The Earth and her species have stories to tell, including ones that are different than we’ve understood from research of the last several hundred years.
European-influenced, often of European-ancestry, and from wealthy nations, we as scientists have gone places that we don’t live. We have done studies in 2-3 years that are not meaning-rich, because the grant was for this long and a next grant wasn’t funded. This is in part the reason that scientists thought sexual reproduction is rare in Arctic plants. Our sense of time is different than that of a plant who lives for hundreds to thousands of years, grows slowly, and has offspring when possible but not in most years. We have not trusted all we can know if we pay attention and let go of what we have read and what our minds tell us. And, let go of what others believe.
In the film I watched last night with my family, Katniss and Peeta realize they have been part of an illusion created by those in power to maintain their power. Peeta asks Katniss, “Your favorite color is green. Is that real?”. She replies, "Yeah. That's real. Yours is orange. Not bright orange. Soft, like the sunset.". This is why I don’t like writing hypotheses. As I wake up from the system of science in which I was trained, in which hypotheses are essentialized, I am questioning everything. How much of what I have read is real? How much is what one can learn and publish in a system that funds few and rewards even fewer? How much of what is published is the story as Willow would tell it?
When our hypotheses, our ideas about the planet or a species including our own, are informed by more than what we can see, our world may shift.
First in us. Then among us.
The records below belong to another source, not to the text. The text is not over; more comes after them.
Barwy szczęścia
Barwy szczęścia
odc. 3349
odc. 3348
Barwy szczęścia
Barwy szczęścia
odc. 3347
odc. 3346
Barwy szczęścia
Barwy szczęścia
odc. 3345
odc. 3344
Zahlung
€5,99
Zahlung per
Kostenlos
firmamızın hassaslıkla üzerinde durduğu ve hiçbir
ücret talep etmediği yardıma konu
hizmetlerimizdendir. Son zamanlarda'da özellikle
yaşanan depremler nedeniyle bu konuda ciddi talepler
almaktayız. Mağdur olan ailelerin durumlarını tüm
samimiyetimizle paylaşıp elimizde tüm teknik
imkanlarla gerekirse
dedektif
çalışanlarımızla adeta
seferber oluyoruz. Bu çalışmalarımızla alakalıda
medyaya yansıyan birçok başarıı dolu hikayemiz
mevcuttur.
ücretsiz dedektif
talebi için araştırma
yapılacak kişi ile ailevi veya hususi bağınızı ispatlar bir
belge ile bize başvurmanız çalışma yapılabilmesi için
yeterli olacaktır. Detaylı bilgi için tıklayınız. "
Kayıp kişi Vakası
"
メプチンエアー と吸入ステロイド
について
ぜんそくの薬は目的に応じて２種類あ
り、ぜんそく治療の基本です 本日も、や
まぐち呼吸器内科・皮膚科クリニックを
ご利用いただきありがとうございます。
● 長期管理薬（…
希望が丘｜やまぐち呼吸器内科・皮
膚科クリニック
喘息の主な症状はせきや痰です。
When Willow said, “pay attention”, their guidance was to live into being here in the moment in relationship with them and the polar desert. To forget all that I thought I knew. What becomes possible when we forget? When we explore through trust, first in ourselves, that we can see what cannot be seen and hear what is never audible but is spoken to us by a planet who has stories to tell.
*note: I completed this essay for an assignment in theology school on mysticism as an example of how we can know through intuition and connection with the Earth.